## WORK INSTRUCTION
Reproduce word for word the part of the Louisburg College passage below that opens with the words containing "Louisburg College is" and closes with "founded in 1814.".

Louisburg College is a private Methodist-affiliated two-year college in Louisburg, North Carolina.

History 
Louisburg College has its roots in two schools: Franklin Male Academy, which was chartered in 1787, re-chartered in 1802 but held its first recorded classes on January 1, 1805; and Louisburg Female College, which was founded in 1857, succeeding a previous institution, Louisburg Female Academy, founded in 1814.

Louisburg Female Academy opened its doors in 1815, under the direction of Harriet Partridge, making it one of the oldest institutions of higher education for women.  From 1843–1856, Asher H. Ray and his wife Jane Curtis Ray were highly successful as principals of the female academy, which in the 1850s was called Louisburg Female Seminary. Among the courses offered by the seminary were history, botany, algebra, rhetoric, chemistry, geology, logic, French, Latin, Greek, guitar, and calisthenics. The respected reputation of the seminary contributed to a movement to establish a female college.

## EXERCISE DATA

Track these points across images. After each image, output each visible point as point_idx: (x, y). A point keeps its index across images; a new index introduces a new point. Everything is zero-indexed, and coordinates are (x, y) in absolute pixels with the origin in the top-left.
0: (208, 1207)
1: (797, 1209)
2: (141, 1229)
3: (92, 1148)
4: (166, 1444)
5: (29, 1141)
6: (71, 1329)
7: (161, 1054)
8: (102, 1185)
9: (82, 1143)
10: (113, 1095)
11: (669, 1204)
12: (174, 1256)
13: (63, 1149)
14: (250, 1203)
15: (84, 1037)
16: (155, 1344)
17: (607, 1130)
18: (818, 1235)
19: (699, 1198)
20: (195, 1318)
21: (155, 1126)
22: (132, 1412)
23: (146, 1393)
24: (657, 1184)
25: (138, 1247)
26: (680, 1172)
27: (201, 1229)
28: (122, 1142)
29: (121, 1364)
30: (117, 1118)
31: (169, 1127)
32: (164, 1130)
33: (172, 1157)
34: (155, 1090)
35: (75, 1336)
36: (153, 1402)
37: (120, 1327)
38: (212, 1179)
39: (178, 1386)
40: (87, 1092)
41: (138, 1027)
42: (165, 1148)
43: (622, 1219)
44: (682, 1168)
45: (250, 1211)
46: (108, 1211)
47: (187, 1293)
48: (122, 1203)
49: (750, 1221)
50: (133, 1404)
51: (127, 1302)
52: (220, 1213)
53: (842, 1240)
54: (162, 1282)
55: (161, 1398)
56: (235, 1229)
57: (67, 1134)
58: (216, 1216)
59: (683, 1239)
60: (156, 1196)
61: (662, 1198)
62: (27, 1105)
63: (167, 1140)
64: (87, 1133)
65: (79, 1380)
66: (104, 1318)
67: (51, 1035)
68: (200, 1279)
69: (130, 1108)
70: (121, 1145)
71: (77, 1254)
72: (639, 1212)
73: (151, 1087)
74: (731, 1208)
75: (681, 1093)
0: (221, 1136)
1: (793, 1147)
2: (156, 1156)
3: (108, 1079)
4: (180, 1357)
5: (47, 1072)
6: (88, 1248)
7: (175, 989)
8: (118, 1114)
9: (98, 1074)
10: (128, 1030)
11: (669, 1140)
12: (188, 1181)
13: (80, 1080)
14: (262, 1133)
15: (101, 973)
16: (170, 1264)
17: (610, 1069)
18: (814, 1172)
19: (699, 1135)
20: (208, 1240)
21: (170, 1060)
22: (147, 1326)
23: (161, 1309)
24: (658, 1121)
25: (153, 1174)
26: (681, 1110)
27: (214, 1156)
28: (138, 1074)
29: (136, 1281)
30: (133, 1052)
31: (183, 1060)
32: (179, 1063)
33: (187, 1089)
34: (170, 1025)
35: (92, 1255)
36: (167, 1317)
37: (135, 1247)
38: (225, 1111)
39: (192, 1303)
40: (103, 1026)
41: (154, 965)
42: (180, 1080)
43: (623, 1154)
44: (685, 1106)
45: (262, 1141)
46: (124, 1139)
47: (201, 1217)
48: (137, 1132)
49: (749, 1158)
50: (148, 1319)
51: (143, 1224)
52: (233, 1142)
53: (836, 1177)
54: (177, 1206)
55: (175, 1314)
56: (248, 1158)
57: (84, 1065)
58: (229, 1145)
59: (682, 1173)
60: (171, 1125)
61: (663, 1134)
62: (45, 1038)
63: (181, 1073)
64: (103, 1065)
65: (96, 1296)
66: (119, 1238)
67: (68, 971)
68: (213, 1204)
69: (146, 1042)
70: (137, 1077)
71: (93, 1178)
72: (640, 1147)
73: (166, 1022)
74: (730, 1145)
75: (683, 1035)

## RESPONSE AREA
Louisburg College is a private Methodist-affiliated two-year college in Louisburg, North Carolina.

History 
Louisburg College has its roots in two schools: Franklin Male Academy, which was chartered in 1787, re-chartered in 1802 but held its first recorded classes on January 1, 1805; and Louisburg Female College, which was founded in 1857, succeeding a previous institution, Louisburg Female Academy, founded in 1814.